Concussions among children playing sports are not a new phenomenon. In the decade leading up to 2009, an estimated 173,285 children and adolescents 19 and younger were treated during emergency department visits for sports and recreation-related traumatic brain injuries (TBIs). That represented a 62 percent increase in a decade. It is estimated that sports and recreational activities result in approximately 21 percent of TBIs among children in the U.S.

A concussion is a type of TBI caused by a bump, blow, or jolt to the head or by a hit to the body that causes the head and brain to move rapidly back and forth. This can cause the brain to bounce around or twist in the skull, creating chemical changes in the brain and sometimes stretching and damaging brain cells. The effects can be serious and long-lasting. Team and contact sports such as football and ice hockey have the highest incidence of concussion.
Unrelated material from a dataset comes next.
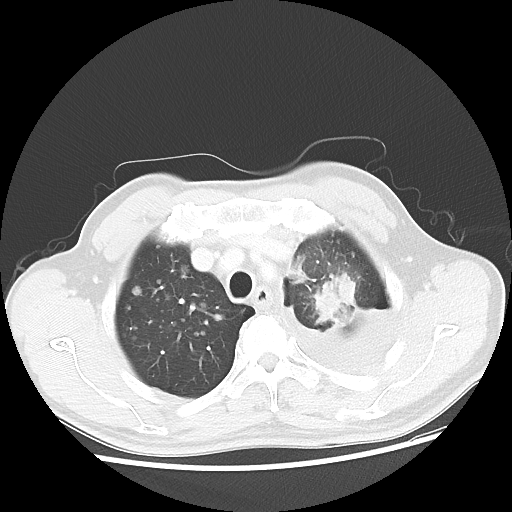
Chest CT, one axial slice; slice 39 of 47 in the series (ordered by position); reconstruction kernel LUNG; 100 kVp; lung window (W 1500 / L -600 HU); 5 mm slice thickness; 512 × 512 image matrix, field of view 362 × 362 mm. Patient: male, 55 years. Case-level facts recorded for this patient, not image findings: clinical TNM (as recorded): T2 N3 M1a; histopathological grade: G3.
Annotated regions visible in this slice (bounding box drawn by a radiologist):
- lung tumour (recorded histology: squamous cell carcinoma): bounding box [x1, y1, x2, y2] px = [310, 270, 357, 330]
While more awareness of sports-related concussions has increased public concern, a recent study examined attitudes and practices of pediatricians toward sports-related head trauma and youth participation in tackle football and hockey. The Journal of Pediatrics reports that a respondent-anonymous electronic survey was distributed to members of the American Academy of Pediatrics Section of Bioethics, Council on Injury, Violence, and Poison Prevention, and Council on Sports Medicine and Fitness. Of 791 eligible pediatricians, 227 responded. Of the respondents, 85 percent treat sports-related concussions. Overall, 77 percent of the pediatricians surveyed would not allow their son to play tackle football and 35 percent and 34 percent would not allow their son or daughter, respectively, to participate in ice hockey. And, 48 percent of the pediatricians were in favor of counseling others against youth participation in full-contact sports.

Meanwhile, the CDC has instituted a program designed to inform parents, athletes, and coaches about concussions during sports play. The Heads UP program focuses on education and training to recognize, respond to, and minimize the risk of concussion or other serious brain injury. In addition, all 50 states and the District of Columbia have now passed so-called “Return-to-Play” legislation to address sports-related concussions in children. The laws address education or training on concussion recognition and appropriate responses.